Some legal experts argue that legislators in the 1990s could never have anticipated how the modern internet could be abused by bad actors, including terrorists. The same Congress that passed Section 230 also passed anti-terrorism laws, Mary B. McCord, the executive director for the Georgetown Law Center Institute for Constitutional Advocacy and Protection, said during a briefing for reporters.

“It’s implausible to think that Congress could have been thinking to cut off civil liability completely … for people who are victims of terrorism at the same time they were passing renewed and expanded legal authorities to combat terrorism,” she said.

Yet other legal experts expressed skepticism of a heavy-handed approach to tech regulation.

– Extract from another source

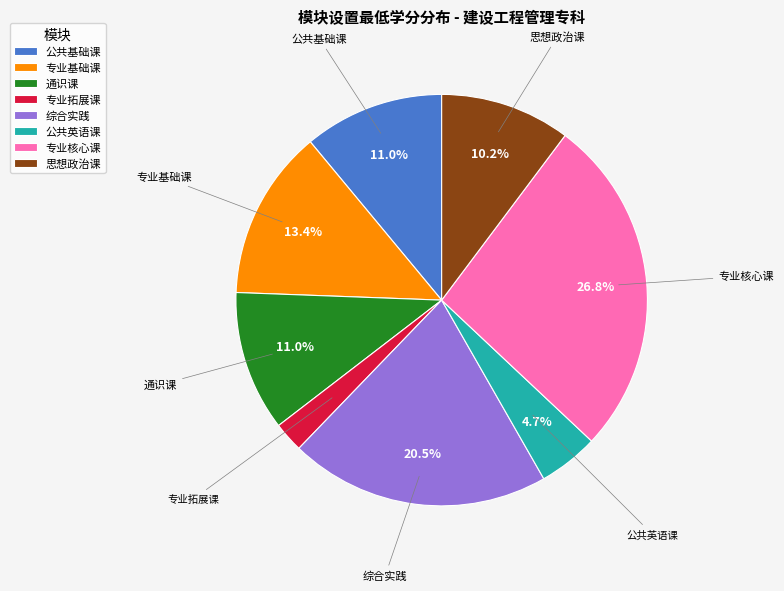

What is the smallest slice in the pie chart?

专业拓展课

Kosseff, the cybersecurity law professor, warned the push to use the power of government to address problems with the internet may be “really shortsighted.”

“Once you give up power to the government over speech, you’re not getting it back,” he said.

‘Upending the modern internet’

The majority of the 75 amicus briefs filed by nonprofits, legal scholars and businesses favor Google. Groups or individuals that receive funding from Google produced 37 briefs, and nine others came from other tech companies whose business would be affected by changes to Section 230, including Facebook parent company Meta and Twitter.

A brief submitted by the provision’s original authors, Sen. Ron Wyden (D-Ore.) and former congressman Christopher Cox (R-Calif.), argues Section 230, as originally crafted, protects targeted recommendations. Wyden and Cox say the recommendation systems that YouTube uses today aren’t that different from the decisions platforms were making at the time 230 was written.

They “are the direct descendants of the early content curation efforts that Congress had in mind when enacting Section 230,” they wrote.

But the Biden administration is siding, at least in part, with the Gonzalez plaintiffs. While Section 230 protects YouTube for allowing ISIS-affiliated content on the site, the government says, recommending content through the use of algorithms and other features requires a different analysis, without blanket immunity.

Google disputes that recommendations are endorsements. “Recommendation algorithms are what make it possible to find the needles in humanity’s largest haystack,” Google tells the court. “Given that virtually everyone depends on tailored online results, Section 230 is the Atlas propping up the modern internet — just as Congress envisioned in 1996.”

Farid said that in the Gonzalez case, the justices are grappling with many of the problems in the tech industry that have emerged over the last decade. He said there’s a growing urgency to address harms online as technology accelerates, especially with the recent boom in artificial intelligence.

“We need to do better in the future,” Farid said. “We need to get out ahead of these problems and not wait until they get so bad that we start overreacting.”